OK, il a hérité du prix du combatif du jour, et surtout de ce maillot à pois avec désormais huit points d’avance sur l’incontournable Tadej Pogacar, mais il n’y avait pas un kif ultime à aller chercher à Luchon-Superbagnères ? « J’ai suivi le plan : il fallait essayer de prendre les points de la montagne dans les trois premiers cols, a commenté l’intéressé au micro d’Eurosport. J’ai pensé à la victoire d’étape aujourd’hui mais je n’avais pas grand-chose dans les jambes à la fin. Je suis pour l’instant content avec le maillot de meilleur grimpeur et je vais essayer de prendre des points à chaque opportunité. »
Autrement dit : l’ambition de décrocher un maillot dans huit jours à Paris enlève désormais le prometteur athlète de 22 ans de la liste des candidats à une victoire d’étape. C’est ce que décryptait ce samedi l’ancien coureur Steve Chainel, désormais consultant sur Eurosport : « C’est compliqué de jouer deux lièvres à la fois. Lenny était euphorique dans le Tourmalet mais il n’était peut-être pas totalement concentré sur la victoire d’étape. S’il la jouait vraiment, son équipe aurait dû le faire se relever bien longtemps avant, car c’était mission impossible d’envisager faire 90 bornes tout seul ».

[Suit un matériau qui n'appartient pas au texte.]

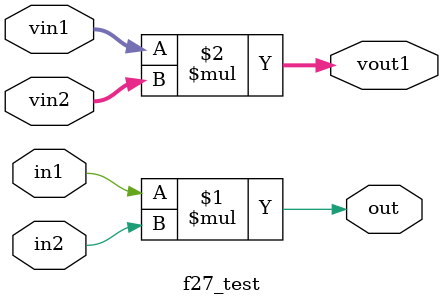
<source format=v>
module f27_test(out, in1, in2, vin1, vin2, vout1);
output out;
input in1, in2;
input [1:0] vin1;
input [2:0] vin2;
output [3:0] vout1;
assign out = in1 * in2;
assign vout1 = vin1 * vin2;
endmodule
</source>
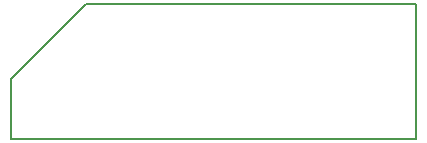
<source format=gbr>
G04 #@! TF.FileFunction,Profile,NP*
%FSLAX46Y46*%
G04 Gerber Fmt 4.6, Leading zero omitted, Abs format (unit mm)*
G04 Created by KiCad (PCBNEW 4.1.0-alpha+201608211231+7083~46~ubuntu16.04.1-product) date Thu Sep  1 04:02:46 2016*
%MOMM*%
%LPD*%
G01*
G04 APERTURE LIST*
%ADD10C,0.100000*%
%ADD11C,0.127000*%
G04 APERTURE END LIST*
D10*
D11*
X173990000Y-107950000D02*
X146050000Y-107950000D01*
X139700000Y-119380000D02*
X139700000Y-114300000D01*
X139700000Y-114300000D02*
X146050000Y-107950000D01*
X173990000Y-119380000D02*
X139700000Y-119380000D01*
X173990000Y-107950000D02*
X173990000Y-119380000D01*
M02*

</source>
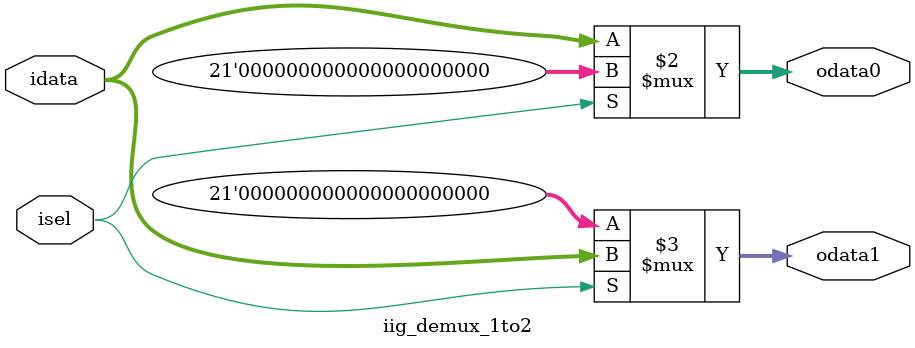
<source format=v>
module iig_demux_1to2 (
					input			[20:0]	idata,
					input					isel,
					output			[20:0]	odata0,
					output			[20:0]	odata1
				);

assign		odata0 = (~isel) ? idata : 21'h0;
assign		odata1 = (isel) ? idata : 21'h0;

endmodule

</source>
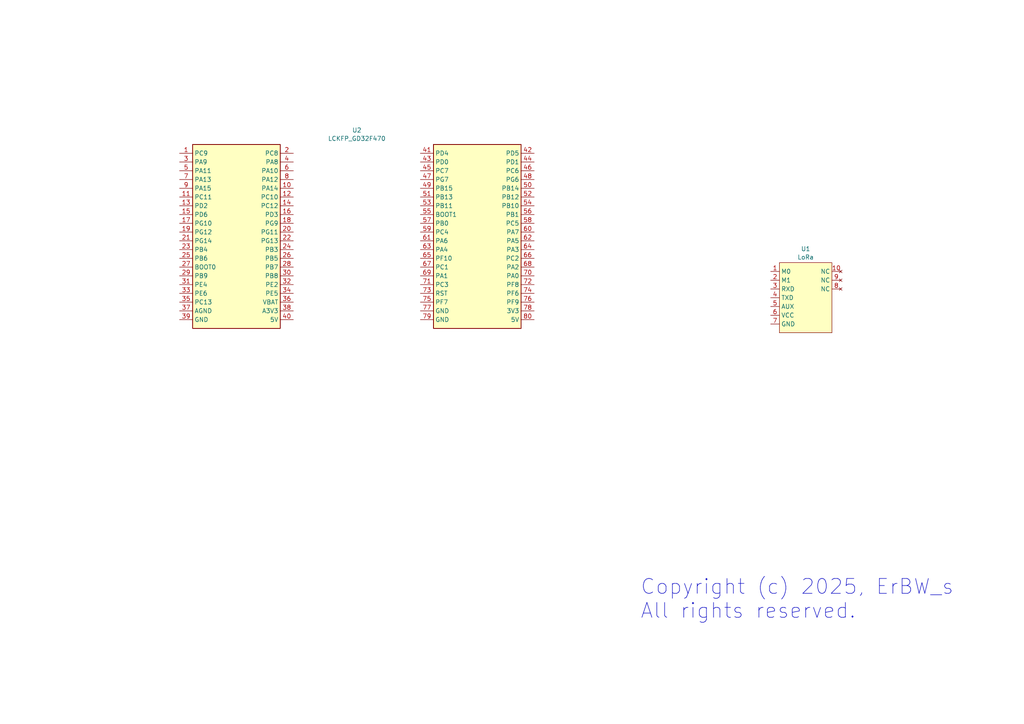
<source format=kicad_sch>
(kicad_sch
	(version 20231120)
	(generator "eeschema")
	(generator_version "8.0")
	(uuid "94e495b9-aacd-42f9-8fd4-d71efea805b1")
	(paper "A4")
	
	(text "Copyright (c) 2025, ErBW_s\nAll rights reserved."
		(exclude_from_sim no)
		(at 185.674 179.832 0)
		(effects
			(font
				(size 4.318 4.318)
			)
			(justify left bottom)
		)
		(uuid "0a491b8e-fdb4-4c70-a853-138ccaceb080")
	)
	(symbol
		(lib_id "ErBW_s:L33_433UD22S")
		(at 233.68 86.36 0)
		(unit 1)
		(exclude_from_sim no)
		(in_bom yes)
		(on_board yes)
		(dnp no)
		(fields_autoplaced yes)
		(uuid "0231d31e-99a6-4e45-b5a8-7f8157d8bd98")
		(property "Reference" "U1"
			(at 233.68 72.1825 0)
			(effects
				(font
					(size 1.27 1.27)
				)
			)
		)
		(property "Value" "LoRa"
			(at 233.68 74.6068 0)
			(effects
				(font
					(size 1.27 1.27)
				)
			)
		)
		(property "Footprint" "ErBW_s:L33_433UD22S"
			(at 233.426 98.044 0)
			(effects
				(font
					(size 1.27 1.27)
				)
				(hide yes)
			)
		)
		(property "Datasheet" ""
			(at 229.87 82.55 0)
			(effects
				(font
					(size 1.27 1.27)
				)
				(hide yes)
			)
		)
		(property "Description" ""
			(at 229.87 82.55 0)
			(effects
				(font
					(size 1.27 1.27)
				)
				(hide yes)
			)
		)
		(pin "1"
			(uuid "5575fb81-7574-4688-bf5a-0005ddd32a87")
		)
		(pin "2"
			(uuid "ed476028-2936-4577-bac7-71da14f0e628")
		)
		(pin "10"
			(uuid "ab195fe9-d7a0-4688-8b6a-5cf4cbcde659")
		)
		(pin "9"
			(uuid "8aedf517-7dd9-48c9-ace7-7a6276527b6d")
		)
		(pin "4"
			(uuid "010cca9c-d197-4c5d-82b7-f1c62c463d95")
		)
		(pin "6"
			(uuid "0e929c26-0ddd-4e06-a2ec-4cddbdffa689")
		)
		(pin "3"
			(uuid "f60bc245-5351-446a-818d-beb76f3416b5")
		)
		(pin "5"
			(uuid "fd273e4f-134b-4bbd-acbc-24a08046e397")
		)
		(pin "7"
			(uuid "f076ec6b-a72b-4501-aee4-854b9eb0b1d5")
		)
		(pin "8"
			(uuid "d95c3eea-55f0-4feb-b138-c88ad091893f")
		)
		(instances
			(project ""
				(path "/94e495b9-aacd-42f9-8fd4-d71efea805b1"
					(reference "U1")
					(unit 1)
				)
			)
		)
	)
	(symbol
		(lib_id "ErBW_s:LCKFB_GD32F470")
		(at 101.6 68.58 0)
		(unit 1)
		(exclude_from_sim no)
		(in_bom yes)
		(on_board yes)
		(dnp no)
		(fields_autoplaced yes)
		(uuid "4438419b-e46f-4b70-a18f-5078553165e0")
		(property "Reference" "U2"
			(at 103.505 37.7655 0)
			(effects
				(font
					(size 1.27 1.27)
				)
			)
		)
		(property "Value" "LCKFP_GD32F470"
			(at 103.505 40.1898 0)
			(effects
				(font
					(size 1.27 1.27)
				)
			)
		)
		(property "Footprint" "ErBW_s:LCKFB_GD32F470"
			(at 101.6 42.164 0)
			(effects
				(font
					(size 1.27 1.27)
				)
				(hide yes)
			)
		)
		(property "Datasheet" ""
			(at 101.6 39.37 0)
			(effects
				(font
					(size 1.27 1.27)
				)
				(hide yes)
			)
		)
		(property "Description" ""
			(at 101.6 39.37 0)
			(effects
				(font
					(size 1.27 1.27)
				)
				(hide yes)
			)
		)
		(pin "75"
			(uuid "3668d8eb-0fc2-4053-8a39-f6d8f225ecb8")
		)
		(pin "71"
			(uuid "36f2e493-0bf1-459b-90bb-530bd31284db")
		)
		(pin "70"
			(uuid "4fb1eac4-7968-40ab-9a25-0b6a4875c4bd")
		)
		(pin "50"
			(uuid "3d0ee36e-ddc1-4eb9-846f-784100c6b269")
		)
		(pin "5"
			(uuid "8bf27653-aa2b-4024-ac33-402536edc18d")
		)
		(pin "51"
			(uuid "a216fa1b-86a7-4118-b0c5-5fa075d17dfa")
		)
		(pin "76"
			(uuid "b9e8dda7-e150-4844-a2f3-205a59ec30e6")
		)
		(pin "58"
			(uuid "0cc96210-49cc-46da-bce6-9cf2b56dd742")
		)
		(pin "7"
			(uuid "038b5d2d-a831-45fb-9f79-cbf3eb3fc578")
		)
		(pin "35"
			(uuid "772c76c2-a1b3-4f37-828d-4119f79e0ac7")
		)
		(pin "74"
			(uuid "9dfe7b1a-d27b-49bd-a75c-cb3127fa3883")
		)
		(pin "60"
			(uuid "b2201331-1172-459f-abca-655bf314d0ca")
		)
		(pin "8"
			(uuid "584548dd-496c-490f-913a-2132925772d8")
		)
		(pin "55"
			(uuid "48b5533e-56da-450f-8c19-d04def8dd0e1")
		)
		(pin "62"
			(uuid "f2a519a5-e28c-4815-9e55-ee5f8139a21b")
		)
		(pin "1"
			(uuid "b069d61a-b53c-44ce-88df-456d23da5b58")
		)
		(pin "37"
			(uuid "cadb83e6-0dcd-4c9f-bfef-75c13869341f")
		)
		(pin "67"
			(uuid "ad4eddc6-8816-4787-8b58-a5f95eace648")
		)
		(pin "49"
			(uuid "1e83dda9-edc2-467b-91af-a1de3d101251")
		)
		(pin "10"
			(uuid "998b5698-3aeb-42b8-8d2e-2a204c1a7f57")
		)
		(pin "48"
			(uuid "83270f8d-6e99-4a77-9168-48a6c554630a")
		)
		(pin "68"
			(uuid "b9856aa3-6676-4992-98f1-34ec1bdd82c1")
		)
		(pin "11"
			(uuid "637ce55a-314c-4738-b2b8-2a5713ed5cae")
		)
		(pin "80"
			(uuid "7d131c80-53b5-4aa8-9590-648666f4ce2f")
		)
		(pin "46"
			(uuid "1a052353-c346-4943-8e68-639aa323aab6")
		)
		(pin "12"
			(uuid "5a11cb04-6963-4fe4-be4b-696a06c6a2ff")
		)
		(pin "13"
			(uuid "87748de8-bfe7-4097-942a-0fd11fce0634")
		)
		(pin "41"
			(uuid "f2d5a847-3c6b-4ecf-8d8a-4d980cbdd7b0")
		)
		(pin "34"
			(uuid "2826fa66-4071-492c-8357-516442d8650f")
		)
		(pin "45"
			(uuid "96b11e8b-752f-4946-8b60-3b8676073e5b")
		)
		(pin "57"
			(uuid "513620a7-0e4b-4746-9165-d0cd510f4367")
		)
		(pin "52"
			(uuid "f1440ffb-a755-42e5-b725-626c821bd13a")
		)
		(pin "79"
			(uuid "3648528c-bd03-4a92-b868-3af0989152a4")
		)
		(pin "23"
			(uuid "671d180f-61fe-4d39-8293-54ba552b5064")
		)
		(pin "28"
			(uuid "275cf9d7-3e48-47d7-8ad8-91bf7e0fd0cb")
		)
		(pin "31"
			(uuid "7eaafbe3-6a88-41c5-9c2c-dcef7a554529")
		)
		(pin "59"
			(uuid "904a2580-be00-4457-87b5-2d1b804e394c")
		)
		(pin "40"
			(uuid "c6967000-f925-44a5-9a8f-d90f38f2a557")
		)
		(pin "4"
			(uuid "874a0a73-5c78-40a2-8c0d-6187c6fe37e6")
		)
		(pin "56"
			(uuid "c4681453-5621-4b90-b1bc-73b0acb0d424")
		)
		(pin "3"
			(uuid "bf3495c4-3ee4-486b-a22f-ebcdbe18ee74")
		)
		(pin "30"
			(uuid "551fe9e2-c0b5-45f0-b71e-11c8b15953c1")
		)
		(pin "24"
			(uuid "35d4e895-b8a6-4bca-a68d-ed81cc3b959c")
		)
		(pin "22"
			(uuid "12f5cfdc-6aa0-4724-8d09-2b8fe07a0d3e")
		)
		(pin "29"
			(uuid "904c2fb4-0e49-41be-81e0-d8b66a51ebe1")
		)
		(pin "78"
			(uuid "5f810562-28b2-4e9f-81d5-84a6c489a07f")
		)
		(pin "47"
			(uuid "607c4f10-3250-420b-a0b2-7b1283dc9cba")
		)
		(pin "21"
			(uuid "2c7c48dc-e90b-49bd-bde0-c2f9a8922f03")
		)
		(pin "25"
			(uuid "4ae336d2-6ff4-4c86-9b6a-3d01707662cc")
		)
		(pin "38"
			(uuid "76bef70e-9976-4a08-8779-8ca2d83e3921")
		)
		(pin "39"
			(uuid "ecede803-28bc-484f-b1e6-9e13d1a5fc51")
		)
		(pin "32"
			(uuid "219dfb3f-ea46-4084-a985-8c621bd399ba")
		)
		(pin "27"
			(uuid "d579bed6-e16f-46b3-8a78-a7b6f685a572")
		)
		(pin "26"
			(uuid "889e55c1-b88d-4c2f-aece-4cda7c856ae8")
		)
		(pin "36"
			(uuid "947c73d4-18c1-477a-9390-feba5827e22f")
		)
		(pin "18"
			(uuid "6e9da280-2474-4a69-84d6-84045603ca21")
		)
		(pin "2"
			(uuid "6caf8ae5-15ac-4061-9640-13758132f0c1")
		)
		(pin "20"
			(uuid "84a833fd-0b5e-4dba-9e19-2ee92fba568b")
		)
		(pin "42"
			(uuid "0f517e95-b919-44c8-8cc7-8ebd0546a03f")
		)
		(pin "9"
			(uuid "627d59fb-401c-4c32-b3fe-9b329b01a74b")
		)
		(pin "17"
			(uuid "2a5f7a5e-efd7-49b3-9b13-1c1f867a291a")
		)
		(pin "19"
			(uuid "940c3294-353c-4207-a04e-49a497dd8fb9")
		)
		(pin "72"
			(uuid "4ab7b8c6-e44b-40f8-b979-1cdcfa99db6b")
		)
		(pin "61"
			(uuid "b4e123b0-dcba-4e95-b7b7-29139f33bfba")
		)
		(pin "16"
			(uuid "32c6fe23-5bd9-450b-8b6c-c2f272743573")
		)
		(pin "14"
			(uuid "ae60d4aa-518d-47f9-a903-02719c80d0be")
		)
		(pin "15"
			(uuid "9053e19b-3f8b-48fc-8d88-501cdd7a176c")
		)
		(pin "44"
			(uuid "d5c04962-ca6f-46da-b081-8da778ae4f18")
		)
		(pin "53"
			(uuid "5cad89f5-a303-46e1-8b0f-6d6841272c8e")
		)
		(pin "54"
			(uuid "58db0334-06ab-49b7-8ef7-3004292194cb")
		)
		(pin "33"
			(uuid "546641b9-2b65-427c-a67b-4a56484f7c52")
		)
		(pin "77"
			(uuid "912ab41a-1c1b-4afd-86df-5ff3237556d0")
		)
		(pin "69"
			(uuid "304d8724-454b-48c9-8c40-cc040235c9fb")
		)
		(pin "66"
			(uuid "38a2f766-4888-4302-b392-1602679b95fd")
		)
		(pin "65"
			(uuid "9e6ae6b3-cecd-4cd7-afb8-1bc112fdf02e")
		)
		(pin "64"
			(uuid "a4b844ca-49dd-4540-a890-8838889d12e8")
		)
		(pin "63"
			(uuid "c4a00b6b-5ed3-4635-8990-3e2f04a55189")
		)
		(pin "43"
			(uuid "833e1ea6-4170-4902-bc39-9b3a321b9779")
		)
		(pin "73"
			(uuid "a96fc661-9654-4440-9944-41ec4df741f6")
		)
		(pin "6"
			(uuid "7690f85b-aa86-4c16-a1e8-0635422c66e8")
		)
		(instances
			(project ""
				(path "/94e495b9-aacd-42f9-8fd4-d71efea805b1"
					(reference "U2")
					(unit 1)
				)
			)
		)
	)
	(sheet_instances
		(path "/"
			(page "1")
		)
	)
)

</source>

La réflexion est quasiment similaire à présent pour Kévin Vauquelin (Arkéa-B&B Hotels), devenu 5e au général (à 10’21 » de Pogacar) après l’abandon de Remco Evenepoel (3e). « C’est juste incroyable, j’arrive à ne pas être trop loin du groupe du leader, donc c’est un gros step dans ma carrière », savoure le bluffant coureur de 24 ans. Un Top 5 sur le Tour, ça n’est évidemment pas rien, mais autant vous dire que toutes les grandes formations verrouilleront à présent à triple tour chaque éventuelle tentative d’échappée de notre révélation 2025.
« On espère une étape de baroudeurs dimanche »
Là où ça se corse vraiment en vue d’une victoire d’étape française, c’est que même un Jordan Jegat (Total Energies), très remuant sur la dernière étape pyrénéenne, semble être avant tout soucieux du classement général. A présent 11e à moins d’1’30 » de Carlos Rodriguez (Ineos, 10e), il ne cache pas ses ambitions de Top 10. « Je veux refaire des journées comme aujourd’hui, a-t-il annoncé sur Eurosport. Avant le départ de ce Tour, j’ambitionnais d’être parmi le Top 15, mais je ne pensais pas l’être aussi tôt et aussi bien. Après, je suis gourmand : il faut viser une victoire d’étape et un Top 10 au général. »
Dans cet ordre de priorité, on valide. Car sur une édition 2025 où le maillot jaune est plus verrouillé que jamais avant d’attaquer la dernière semaine, on sent bien que maître « Pogi » est à présent capable de « s’effacer », et qu’un Français pourrait autant en profiter que Thymen Arensman ce samedi. Immense mais mal récompensé sur la 12e étape jeudi, Bruno Armirail (Decathlon AG2R La Mondiale) a le profil de héros de la patrie si les jambes suivent dès l’étape « accidentée » de dimanche entre Muret et Carcassonne.
Notre dossier sur le Tour de France
« On espère comme beaucoup que ça donnera une étape de baroudeurs dimanche, a reconnu son directeur sportif Sébastien Joly, samedi sur Eurosport. On en parle depuis quelque temps car on a quelques coureurs qui pourraient être très intéressés par la victoire d’étape à Carcassonne. » Et si Romain Grégoire et Valentin Madouas (Groupama FDJ), ou tant d’autres coureurs tricolores n’ayant pas d’enjeu au général, pouvaient se joindre pleinement à cette cause nationale jusqu’au 27 juillet, ça ne serait pas de trop.